* _REQUIRED TASK_:
Identify every row below that contains the string "large" with matching case, and copy each of those rows in full.

* _DATA EXTRACT_:
□ □ □ □ □
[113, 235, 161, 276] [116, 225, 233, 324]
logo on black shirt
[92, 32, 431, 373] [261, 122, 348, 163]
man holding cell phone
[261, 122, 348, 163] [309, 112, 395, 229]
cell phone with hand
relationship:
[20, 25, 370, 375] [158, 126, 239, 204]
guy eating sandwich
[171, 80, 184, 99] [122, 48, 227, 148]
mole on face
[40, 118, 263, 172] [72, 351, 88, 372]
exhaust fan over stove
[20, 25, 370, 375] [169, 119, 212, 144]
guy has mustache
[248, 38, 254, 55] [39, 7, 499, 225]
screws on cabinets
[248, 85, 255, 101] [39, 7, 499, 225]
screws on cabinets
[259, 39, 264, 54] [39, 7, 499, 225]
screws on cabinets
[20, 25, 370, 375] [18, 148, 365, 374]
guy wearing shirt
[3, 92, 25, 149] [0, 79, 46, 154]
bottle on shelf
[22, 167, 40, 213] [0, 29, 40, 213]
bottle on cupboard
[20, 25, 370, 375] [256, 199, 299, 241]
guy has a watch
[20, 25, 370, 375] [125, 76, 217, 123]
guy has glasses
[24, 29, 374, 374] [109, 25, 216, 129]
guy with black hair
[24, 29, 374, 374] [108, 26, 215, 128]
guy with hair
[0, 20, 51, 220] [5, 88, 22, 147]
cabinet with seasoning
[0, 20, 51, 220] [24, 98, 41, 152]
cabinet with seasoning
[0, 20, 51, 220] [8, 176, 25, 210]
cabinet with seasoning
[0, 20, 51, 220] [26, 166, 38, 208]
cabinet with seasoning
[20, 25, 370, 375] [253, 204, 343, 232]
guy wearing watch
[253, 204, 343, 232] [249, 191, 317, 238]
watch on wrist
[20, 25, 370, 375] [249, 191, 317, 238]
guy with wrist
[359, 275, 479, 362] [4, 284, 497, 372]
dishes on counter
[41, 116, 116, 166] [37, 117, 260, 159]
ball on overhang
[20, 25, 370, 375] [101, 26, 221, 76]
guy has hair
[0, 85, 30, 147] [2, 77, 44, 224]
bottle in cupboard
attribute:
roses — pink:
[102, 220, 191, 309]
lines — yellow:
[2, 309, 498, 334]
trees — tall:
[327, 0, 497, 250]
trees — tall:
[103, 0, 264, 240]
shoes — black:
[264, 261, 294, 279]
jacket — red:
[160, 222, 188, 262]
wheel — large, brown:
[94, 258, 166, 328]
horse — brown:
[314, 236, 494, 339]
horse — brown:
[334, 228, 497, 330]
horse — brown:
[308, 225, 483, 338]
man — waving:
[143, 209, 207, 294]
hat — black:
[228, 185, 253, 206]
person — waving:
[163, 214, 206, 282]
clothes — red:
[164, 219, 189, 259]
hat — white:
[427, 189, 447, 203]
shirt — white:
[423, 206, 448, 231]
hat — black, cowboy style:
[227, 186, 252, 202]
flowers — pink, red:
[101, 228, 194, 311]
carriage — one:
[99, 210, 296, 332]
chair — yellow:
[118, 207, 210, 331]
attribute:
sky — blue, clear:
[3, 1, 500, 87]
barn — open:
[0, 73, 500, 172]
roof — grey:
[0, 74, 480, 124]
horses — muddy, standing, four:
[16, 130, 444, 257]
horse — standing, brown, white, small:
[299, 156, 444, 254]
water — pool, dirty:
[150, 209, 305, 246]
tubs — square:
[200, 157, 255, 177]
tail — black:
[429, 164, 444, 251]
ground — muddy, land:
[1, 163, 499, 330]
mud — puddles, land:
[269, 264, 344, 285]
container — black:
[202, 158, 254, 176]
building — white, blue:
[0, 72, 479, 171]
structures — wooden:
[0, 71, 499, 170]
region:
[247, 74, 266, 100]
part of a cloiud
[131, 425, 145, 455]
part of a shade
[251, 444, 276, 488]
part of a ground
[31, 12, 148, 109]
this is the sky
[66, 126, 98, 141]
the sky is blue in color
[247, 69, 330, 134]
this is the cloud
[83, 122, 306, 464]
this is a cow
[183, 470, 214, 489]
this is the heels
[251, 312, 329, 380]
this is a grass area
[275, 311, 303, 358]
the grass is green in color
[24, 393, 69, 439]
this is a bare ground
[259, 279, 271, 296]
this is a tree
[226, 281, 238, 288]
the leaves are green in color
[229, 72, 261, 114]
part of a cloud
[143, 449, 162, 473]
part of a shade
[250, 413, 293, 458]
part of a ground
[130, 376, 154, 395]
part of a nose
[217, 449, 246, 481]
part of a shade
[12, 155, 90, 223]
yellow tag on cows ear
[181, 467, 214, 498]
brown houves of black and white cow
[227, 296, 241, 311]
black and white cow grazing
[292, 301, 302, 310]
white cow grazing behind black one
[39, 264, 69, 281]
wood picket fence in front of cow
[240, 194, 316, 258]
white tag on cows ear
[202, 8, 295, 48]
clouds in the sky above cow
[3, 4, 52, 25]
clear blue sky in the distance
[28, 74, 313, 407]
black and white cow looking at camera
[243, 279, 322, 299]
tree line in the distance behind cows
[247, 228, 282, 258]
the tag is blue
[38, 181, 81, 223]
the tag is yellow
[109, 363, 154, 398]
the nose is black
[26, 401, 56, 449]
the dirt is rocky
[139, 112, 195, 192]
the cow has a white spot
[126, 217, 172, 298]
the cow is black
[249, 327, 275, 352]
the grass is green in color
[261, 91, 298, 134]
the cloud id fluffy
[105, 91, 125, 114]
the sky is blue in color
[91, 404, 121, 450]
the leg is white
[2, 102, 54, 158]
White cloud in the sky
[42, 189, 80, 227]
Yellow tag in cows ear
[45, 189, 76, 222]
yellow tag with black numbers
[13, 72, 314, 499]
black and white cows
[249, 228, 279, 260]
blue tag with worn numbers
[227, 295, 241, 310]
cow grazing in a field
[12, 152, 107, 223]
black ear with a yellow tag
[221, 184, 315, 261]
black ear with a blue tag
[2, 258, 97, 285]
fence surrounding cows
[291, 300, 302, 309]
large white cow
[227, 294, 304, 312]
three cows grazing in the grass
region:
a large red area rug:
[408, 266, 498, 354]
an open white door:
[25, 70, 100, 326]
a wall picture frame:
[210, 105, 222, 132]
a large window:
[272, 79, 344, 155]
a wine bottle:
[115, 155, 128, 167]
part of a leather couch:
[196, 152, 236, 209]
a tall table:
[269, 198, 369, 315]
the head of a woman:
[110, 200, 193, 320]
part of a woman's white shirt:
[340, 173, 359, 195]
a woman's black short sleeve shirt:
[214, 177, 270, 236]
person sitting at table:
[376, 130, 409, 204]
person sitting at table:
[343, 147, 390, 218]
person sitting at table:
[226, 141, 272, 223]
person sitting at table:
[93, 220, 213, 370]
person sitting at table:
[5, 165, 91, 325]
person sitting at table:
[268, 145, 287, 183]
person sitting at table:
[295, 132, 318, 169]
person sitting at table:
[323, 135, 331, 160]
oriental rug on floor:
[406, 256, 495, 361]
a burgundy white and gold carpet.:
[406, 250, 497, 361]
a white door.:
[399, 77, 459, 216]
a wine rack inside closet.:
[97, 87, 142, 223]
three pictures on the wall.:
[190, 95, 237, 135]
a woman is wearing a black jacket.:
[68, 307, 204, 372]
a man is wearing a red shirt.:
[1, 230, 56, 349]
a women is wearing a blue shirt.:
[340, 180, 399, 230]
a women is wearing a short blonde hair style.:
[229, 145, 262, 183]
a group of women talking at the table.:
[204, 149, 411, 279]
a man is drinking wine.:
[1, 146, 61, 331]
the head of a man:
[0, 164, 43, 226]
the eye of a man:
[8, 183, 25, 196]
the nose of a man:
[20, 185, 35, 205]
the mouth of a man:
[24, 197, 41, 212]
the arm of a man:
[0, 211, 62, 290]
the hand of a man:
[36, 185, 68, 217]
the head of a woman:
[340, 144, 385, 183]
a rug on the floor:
□ □ □ □ □
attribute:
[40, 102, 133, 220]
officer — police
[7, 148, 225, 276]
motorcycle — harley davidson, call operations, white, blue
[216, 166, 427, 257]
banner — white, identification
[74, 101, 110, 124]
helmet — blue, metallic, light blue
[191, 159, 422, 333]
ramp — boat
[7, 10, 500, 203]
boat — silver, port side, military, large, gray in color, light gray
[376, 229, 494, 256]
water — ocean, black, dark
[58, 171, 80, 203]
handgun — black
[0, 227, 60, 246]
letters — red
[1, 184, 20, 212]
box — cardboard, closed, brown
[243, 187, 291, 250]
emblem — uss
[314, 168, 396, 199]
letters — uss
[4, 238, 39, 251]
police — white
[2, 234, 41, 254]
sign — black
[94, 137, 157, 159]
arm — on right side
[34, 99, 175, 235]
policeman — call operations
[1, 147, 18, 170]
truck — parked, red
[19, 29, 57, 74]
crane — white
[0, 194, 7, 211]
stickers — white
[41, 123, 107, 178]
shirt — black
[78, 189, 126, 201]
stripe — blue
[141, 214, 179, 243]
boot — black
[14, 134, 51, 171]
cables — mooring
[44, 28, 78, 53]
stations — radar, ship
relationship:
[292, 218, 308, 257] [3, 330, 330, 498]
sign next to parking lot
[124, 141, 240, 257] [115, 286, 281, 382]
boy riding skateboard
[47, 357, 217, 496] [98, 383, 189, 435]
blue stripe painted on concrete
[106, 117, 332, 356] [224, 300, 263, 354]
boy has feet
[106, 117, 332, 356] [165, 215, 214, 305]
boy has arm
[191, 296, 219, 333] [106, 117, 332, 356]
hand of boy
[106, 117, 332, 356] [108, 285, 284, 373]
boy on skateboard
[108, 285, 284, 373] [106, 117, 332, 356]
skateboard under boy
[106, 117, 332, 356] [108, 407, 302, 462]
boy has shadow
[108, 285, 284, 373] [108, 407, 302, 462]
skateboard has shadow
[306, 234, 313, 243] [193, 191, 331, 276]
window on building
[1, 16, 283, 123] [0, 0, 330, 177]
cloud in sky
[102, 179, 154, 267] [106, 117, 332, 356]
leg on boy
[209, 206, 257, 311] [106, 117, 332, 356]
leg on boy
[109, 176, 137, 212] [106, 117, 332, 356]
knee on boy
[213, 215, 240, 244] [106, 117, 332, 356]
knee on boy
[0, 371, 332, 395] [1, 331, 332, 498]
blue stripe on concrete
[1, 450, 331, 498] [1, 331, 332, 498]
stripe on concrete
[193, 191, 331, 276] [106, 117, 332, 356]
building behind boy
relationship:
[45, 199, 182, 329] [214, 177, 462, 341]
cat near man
□ □ □ □ □
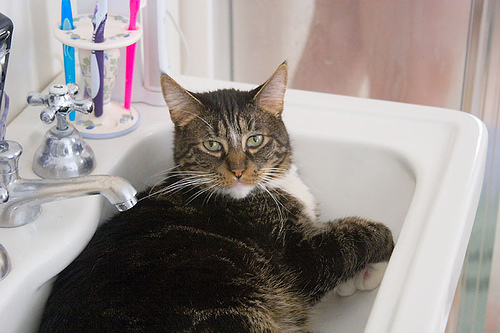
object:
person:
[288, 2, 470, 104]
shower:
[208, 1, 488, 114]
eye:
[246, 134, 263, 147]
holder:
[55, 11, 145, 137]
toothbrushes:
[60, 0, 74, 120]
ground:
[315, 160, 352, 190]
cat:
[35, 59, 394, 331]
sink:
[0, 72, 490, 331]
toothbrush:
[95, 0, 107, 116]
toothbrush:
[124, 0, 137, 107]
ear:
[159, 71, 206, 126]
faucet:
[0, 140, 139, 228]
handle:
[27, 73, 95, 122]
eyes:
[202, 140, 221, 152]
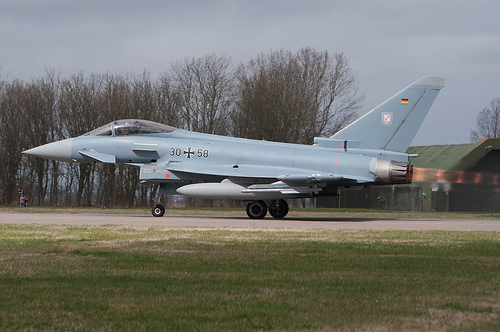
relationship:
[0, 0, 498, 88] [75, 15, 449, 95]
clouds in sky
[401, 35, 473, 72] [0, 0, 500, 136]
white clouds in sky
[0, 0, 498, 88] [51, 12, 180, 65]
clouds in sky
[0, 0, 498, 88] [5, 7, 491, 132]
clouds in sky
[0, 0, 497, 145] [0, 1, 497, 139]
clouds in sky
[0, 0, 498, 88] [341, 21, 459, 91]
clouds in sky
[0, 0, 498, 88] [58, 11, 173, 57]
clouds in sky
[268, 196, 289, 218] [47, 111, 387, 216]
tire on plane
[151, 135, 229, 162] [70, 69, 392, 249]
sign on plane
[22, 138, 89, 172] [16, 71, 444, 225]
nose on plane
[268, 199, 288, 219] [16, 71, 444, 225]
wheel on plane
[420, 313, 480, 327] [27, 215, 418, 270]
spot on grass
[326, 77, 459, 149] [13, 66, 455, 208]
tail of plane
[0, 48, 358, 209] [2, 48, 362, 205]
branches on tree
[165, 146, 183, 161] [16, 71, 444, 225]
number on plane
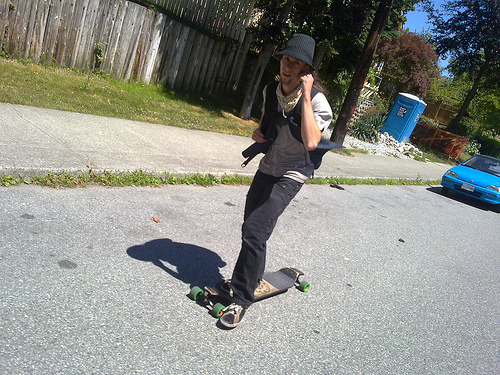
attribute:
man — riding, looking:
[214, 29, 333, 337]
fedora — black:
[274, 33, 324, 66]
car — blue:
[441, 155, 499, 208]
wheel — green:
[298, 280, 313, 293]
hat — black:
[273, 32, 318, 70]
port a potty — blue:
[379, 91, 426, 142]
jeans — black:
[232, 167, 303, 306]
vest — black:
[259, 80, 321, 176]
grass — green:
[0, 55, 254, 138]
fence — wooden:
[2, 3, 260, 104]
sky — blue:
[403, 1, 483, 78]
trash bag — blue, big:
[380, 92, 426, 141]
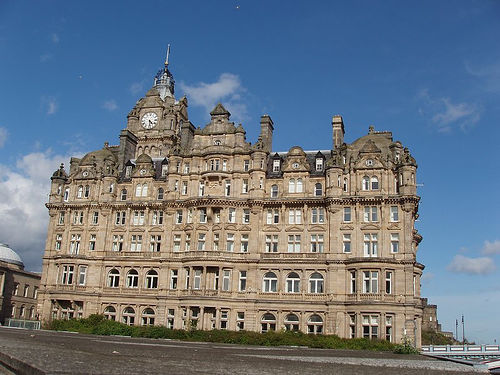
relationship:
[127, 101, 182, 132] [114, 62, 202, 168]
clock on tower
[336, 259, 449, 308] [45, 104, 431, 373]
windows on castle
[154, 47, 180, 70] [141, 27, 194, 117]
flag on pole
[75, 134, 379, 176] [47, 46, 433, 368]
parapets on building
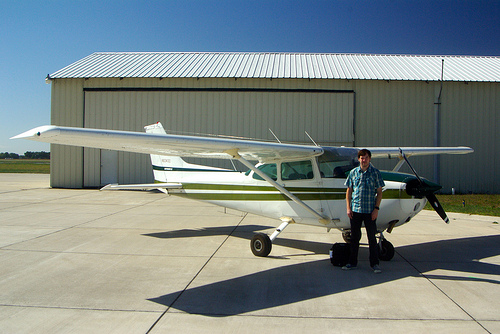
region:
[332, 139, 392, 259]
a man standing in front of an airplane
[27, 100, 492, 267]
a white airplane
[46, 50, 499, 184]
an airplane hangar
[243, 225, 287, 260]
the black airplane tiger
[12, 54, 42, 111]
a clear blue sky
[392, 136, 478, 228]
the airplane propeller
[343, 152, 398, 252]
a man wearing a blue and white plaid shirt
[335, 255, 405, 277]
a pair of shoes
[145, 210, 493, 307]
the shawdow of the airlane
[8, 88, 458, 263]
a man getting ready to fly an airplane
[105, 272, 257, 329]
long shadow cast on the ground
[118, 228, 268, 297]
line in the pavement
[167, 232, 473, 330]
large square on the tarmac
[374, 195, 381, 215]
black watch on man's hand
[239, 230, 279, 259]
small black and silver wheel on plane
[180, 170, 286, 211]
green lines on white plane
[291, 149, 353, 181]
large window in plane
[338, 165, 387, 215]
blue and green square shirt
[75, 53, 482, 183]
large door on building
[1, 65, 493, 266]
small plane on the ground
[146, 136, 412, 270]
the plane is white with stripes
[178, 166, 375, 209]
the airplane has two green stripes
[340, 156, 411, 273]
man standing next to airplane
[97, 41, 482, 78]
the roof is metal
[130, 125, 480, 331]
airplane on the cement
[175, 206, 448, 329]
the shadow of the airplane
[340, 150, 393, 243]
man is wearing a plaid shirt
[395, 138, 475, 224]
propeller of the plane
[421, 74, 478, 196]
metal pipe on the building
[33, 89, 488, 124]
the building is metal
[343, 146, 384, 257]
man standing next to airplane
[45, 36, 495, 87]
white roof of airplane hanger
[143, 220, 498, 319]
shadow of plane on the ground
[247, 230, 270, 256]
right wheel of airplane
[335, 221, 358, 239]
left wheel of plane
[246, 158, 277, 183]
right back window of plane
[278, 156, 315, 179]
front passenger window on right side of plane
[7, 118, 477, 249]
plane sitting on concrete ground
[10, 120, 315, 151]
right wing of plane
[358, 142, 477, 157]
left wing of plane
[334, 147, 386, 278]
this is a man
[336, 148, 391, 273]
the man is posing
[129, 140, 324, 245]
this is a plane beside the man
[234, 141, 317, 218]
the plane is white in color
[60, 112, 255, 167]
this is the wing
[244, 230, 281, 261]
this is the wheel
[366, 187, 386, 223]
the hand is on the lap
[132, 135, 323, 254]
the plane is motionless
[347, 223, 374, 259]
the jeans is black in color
□ □ □ □ □
* _WRITTEN ANSWER_:
wheel — large, brown:
large white cow
a large red area rug:
a large window:
boat — silver, port side, military, large, gray in color, light gray
large square on the tarmac
large window in plane
large door on building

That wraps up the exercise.